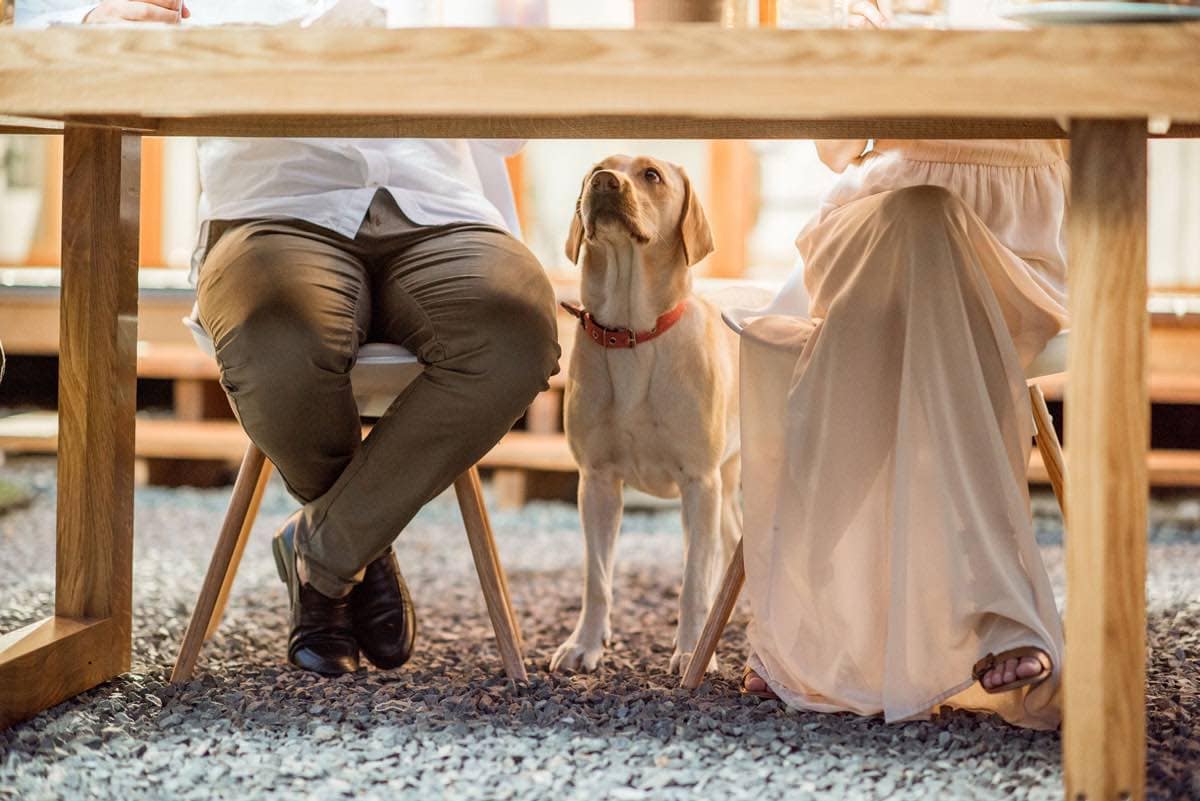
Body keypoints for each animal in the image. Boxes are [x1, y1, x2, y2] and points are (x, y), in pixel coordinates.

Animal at [549, 155, 739, 676]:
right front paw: (584, 644)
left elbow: (693, 581)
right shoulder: (596, 482)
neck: (633, 334)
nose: (603, 182)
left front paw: (692, 651)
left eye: (651, 175)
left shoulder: (699, 483)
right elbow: (597, 578)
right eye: (596, 167)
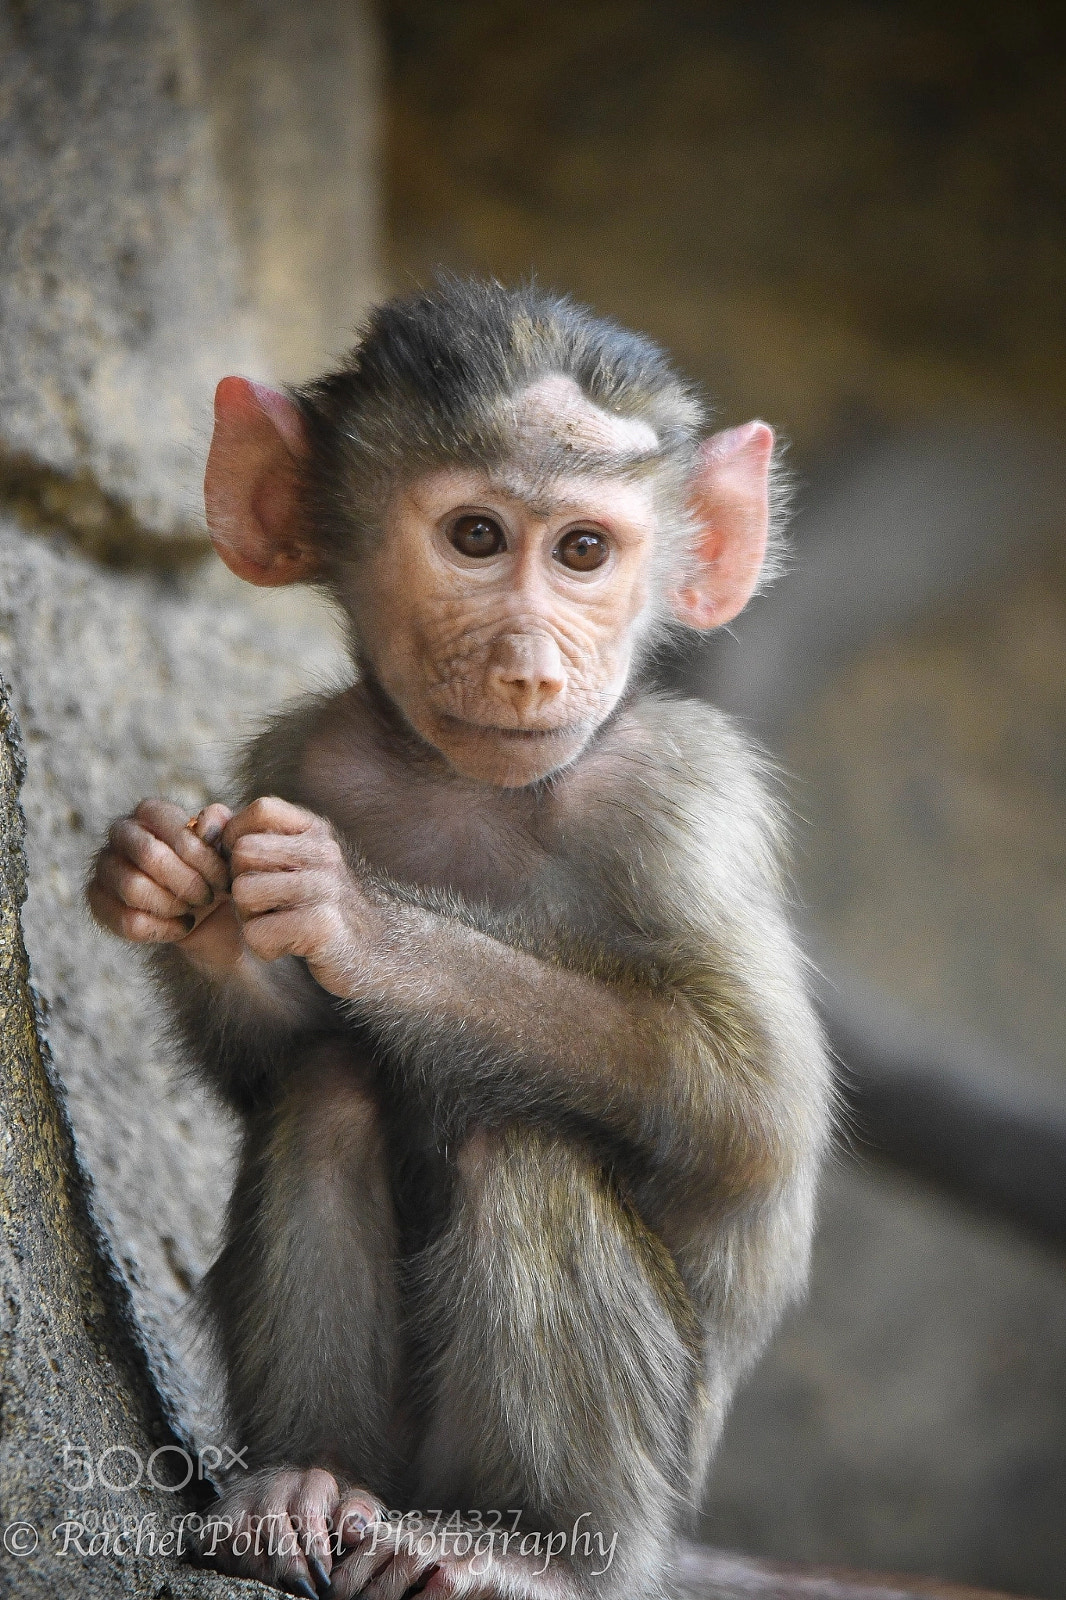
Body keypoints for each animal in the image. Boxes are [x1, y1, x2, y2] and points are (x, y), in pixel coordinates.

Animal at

WORK INSTRUCTION: Each line from the one holding "left front paw: (692, 651)" through the last line of the records above must be duplicated exactly, and pictures must not be.

SOLUTION TO THE EXERCISE:
left front paw: (692, 651)
left eye: (651, 175)
left shoulder: (699, 483)
right elbow: (597, 578)
right eye: (596, 167)
Body keypoints for each animal in the image. Boxes are [x1, y1, x2, y2] and points are (x, y), in pixel coordinates.

Animal at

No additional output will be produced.